When people say they're sorry to hear about Lucia's disability, I'm really not sure I know what they mean. Perhaps they're sorry that she has to suffer pain or medical procedures to stay alive. Perhaps they're sorry that she won't walk or talk or go to college, or that her life will be cut short by all the complications of the disease. Perhaps they're sorry that we as her parents have to see her suffer, that we have to fight so hard to get the care that she needs, and that sometimes taking care of her is really challenging.
I guess I understand most of that. Life with Lucia is hard. Life for people with disabilities is a real challenge in this world. But when people say they're sorry that my daughter has Aicardi-Goutieres, I feel like it also implies that there's been some kind of loss, some kind of inconvenience, great or small, some type of profound unpleasantry which needs to be apologized for. And suddenly that joy that everyone was filled with, anticipating the birth of my child, starts to feel so far away, so carefully and cautiously reserved for whole and healthy children rather than for all life, or for my daughter's life.

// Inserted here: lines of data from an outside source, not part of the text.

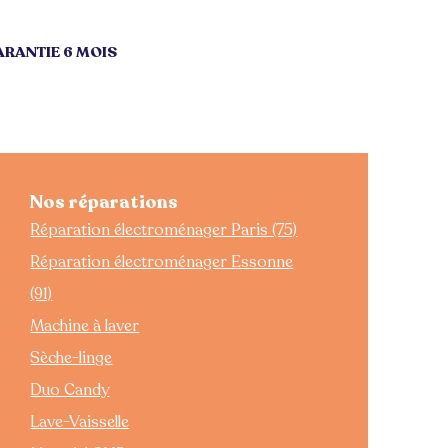
cieux
r s’adapter à différents
RANTIE 6 MOIS
iable
ues
 libre
Nos réparations
verts
(nouvelle norme
Réparation électroménager Paris (75)
Réparation électroménager Essonne
 46 dB
(91)
Machine à laver
Sèche-linge
Duo Candy
ent d’optimiser la durée
Lave-Vaisselle
ion d’eau.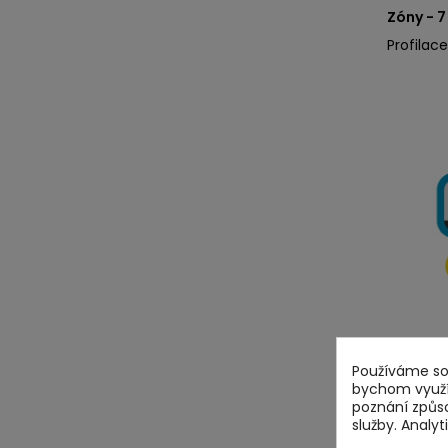
Zóny - 7
Profilac
Používáme sou
Slože
bychom využív
poznání způs
1.
Kvalit
služby. Analy
Středně 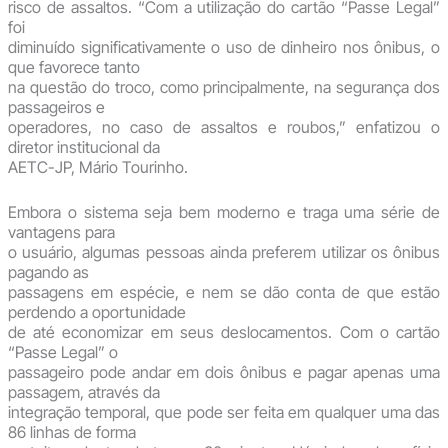
risco de assaltos. “Com a utilização do cartão “Passe Legal”
foi
diminuído significativamente o uso de dinheiro nos ônibus, o
que favorece tanto
na questão do troco, como principalmente, na segurança dos
passageiros e
operadores, no caso de assaltos e roubos,” enfatizou o
diretor institucional da
AETC-JP, Mário Tourinho.
Embora o sistema seja bem moderno e traga uma série de
vantagens para
o usuário, algumas pessoas ainda preferem utilizar os ônibus
pagando as
passagens em espécie, e nem se dão conta de que estão
perdendo a oportunidade
de até economizar em seus deslocamentos. Com o cartão
“Passe Legal” o
passageiro pode andar em dois ônibus e pagar apenas uma
passagem, através da
integração temporal, que pode ser feita em qualquer uma das
86 linhas de forma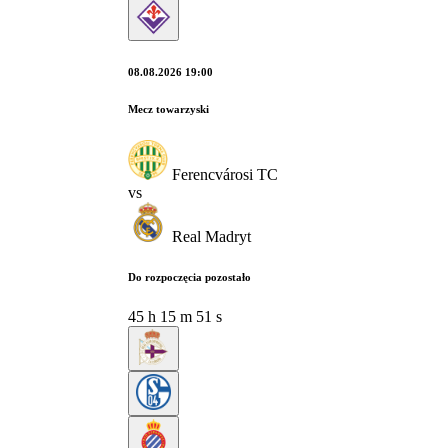
08.08.2026 19:00
Mecz towarzyski
Ferencvárosi TC
vs
Real Madryt
Do rozpoczęcia pozostało
45
h
15
m
50
s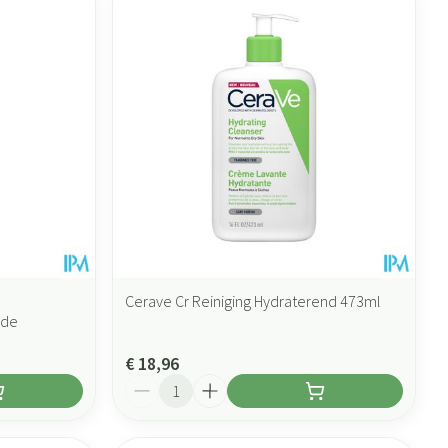
Cerave Cr Reiniging Hydraterend 473ml
ide
€ 18,96
Aantal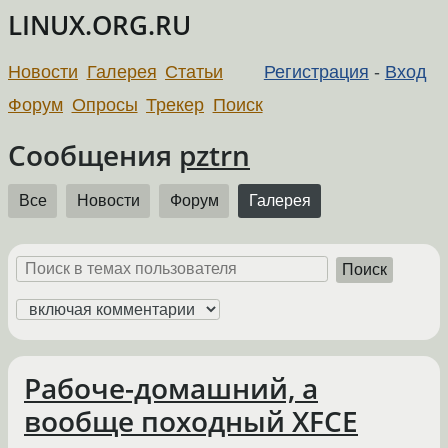
LINUX.ORG.RU
Новости
Галерея
Статьи
Регистрация
-
Вход
Форум
Опросы
Трекер
Поиск
Сообщения
pztrn
Все
Новости
Форум
Галерея
Поиск
Рабоче-домашний, а
вообще походный XFCE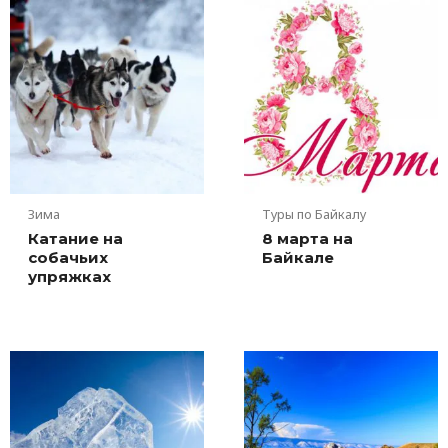
Зима
Туры по Байкалу
Катание на
8 марта на
собачьих
Байкале
упряжках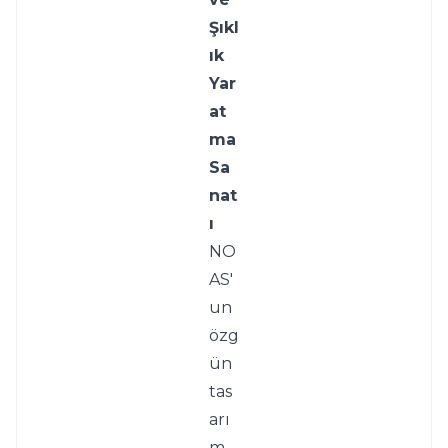
Şıkl
ık 
Yar
at
ma 
Sa
nat
ı
NO
AS'
un 
özg
ün 
tas
arı
m 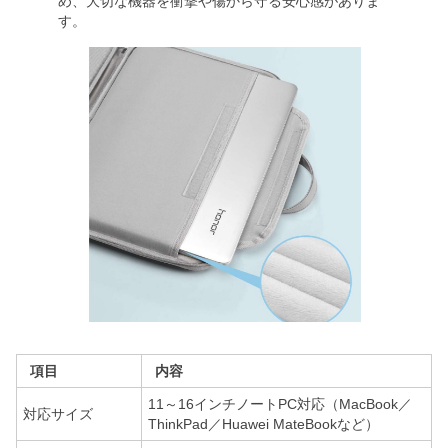
め、大切な機器を衝撃や傷から守る安心感がありま
す。
項目
内容
11～16インチノートPC対応（MacBook／
対応サイズ
ThinkPad／Huawei MateBookなど）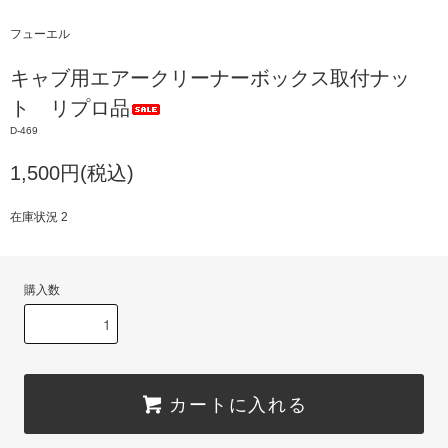
フューエル
キャブ用エアークリーナーボックス取付ナッ
ト リプロ品
D-469
1,500円(税込)
在庫状況 2
購入数
カートに入れる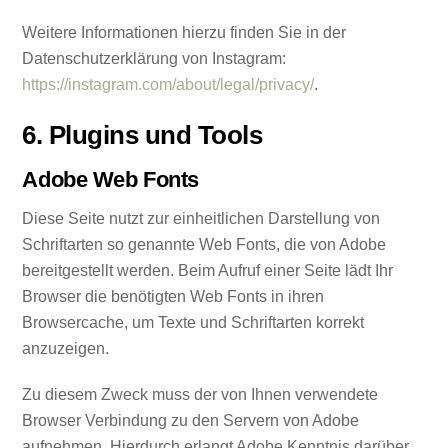
Weitere Informationen hierzu finden Sie in der
Datenschutzerklärung von Instagram:
https://instagram.com/about/legal/privacy/
.
6. Plugins und Tools
Adobe Web Fonts
Diese Seite nutzt zur einheitlichen Darstellung von
Schriftarten so genannte Web Fonts, die von Adobe
bereitgestellt werden. Beim Aufruf einer Seite lädt Ihr
Browser die benötigten Web Fonts in ihren
Browsercache, um Texte und Schriftarten korrekt
anzuzeigen.
Zu diesem Zweck muss der von Ihnen verwendete
Browser Verbindung zu den Servern von Adobe
aufnehmen. Hierdurch erlangt Adobe Kenntnis darüber,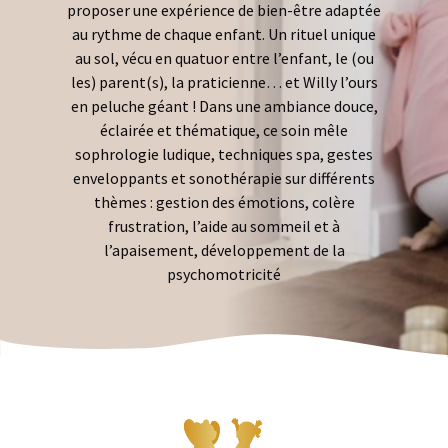
proposer une expérience de bien-être adaptée
au rythme de chaque enfant. Un rituel unique
au sol, vécu en quatuor entre l’enfant, le (ou
les) parent(s), la praticienne… et Willy l’ours
en peluche géant ! Dans une ambiance douce,
éclairée et thématique, ce soin mêle
sophrologie ludique, techniques spa, gestes
enveloppants et sonothérapie sur différents
thèmes : gestion des émotions, colère
frustration, l’aide au sommeil et à
l’apaisement, développement de la
psychomotricité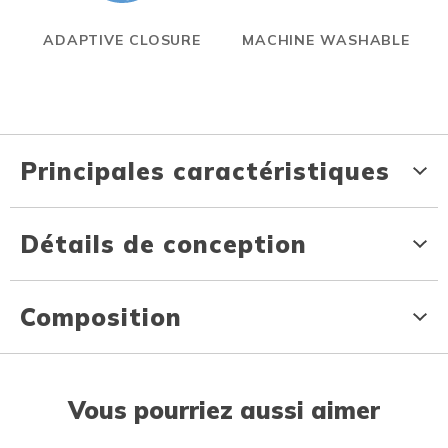
ADAPTIVE CLOSURE
MACHINE WASHABLE
Principales caractéristiques
Détails de conception
Composition
Vous pourriez aussi aimer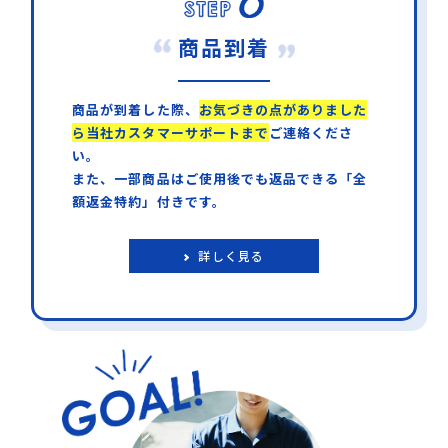
商品到着
商品が到着した際、
お気づきの点がありました
ら当社カスタマーサポートまで
ご連絡くださ
い。
また、一部商品はご使用後でも返品できる「全
額返金特約」付きです。
詳しく見る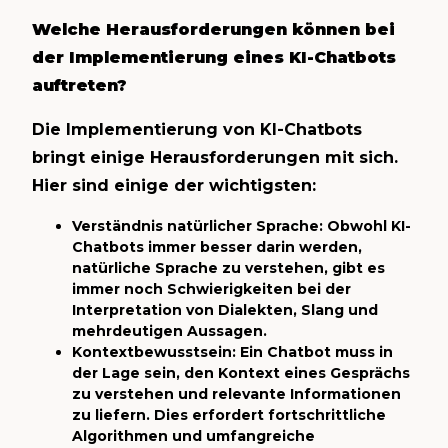
Welche Herausforderungen können bei
der Implementierung eines KI-Chatbots
auftreten?
Die Implementierung von KI-Chatbots
bringt einige Herausforderungen mit sich.
Hier sind einige der wichtigsten:
Verständnis natürlicher Sprache: Obwohl KI-
Chatbots immer besser darin werden,
natürliche Sprache zu verstehen, gibt es
immer noch Schwierigkeiten bei der
Interpretation von Dialekten, Slang und
mehrdeutigen Aussagen.
Kontextbewusstsein: Ein Chatbot muss in
der Lage sein, den Kontext eines Gesprächs
zu verstehen und relevante Informationen
zu liefern. Dies erfordert fortschrittliche
Algorithmen und umfangreiche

"I'm not sorry," I've taken to saying.
I stare into their wide eyes and I tell them that to me Lucia's life is not a tragedy, that there's nothing to be sorry for. I explain to them that the limits the world sees are not necessarily Lucia's limits but our limits to communicate, to love, to care. And I guess I try to remind them that joy and life and expectation are not perfect or painless or even convenient, but that love is always extraordinary. I try to be me in a world that is always sorry, and I wonder if my little inconvenient words might actually bring some of us closer together rather than farther apart.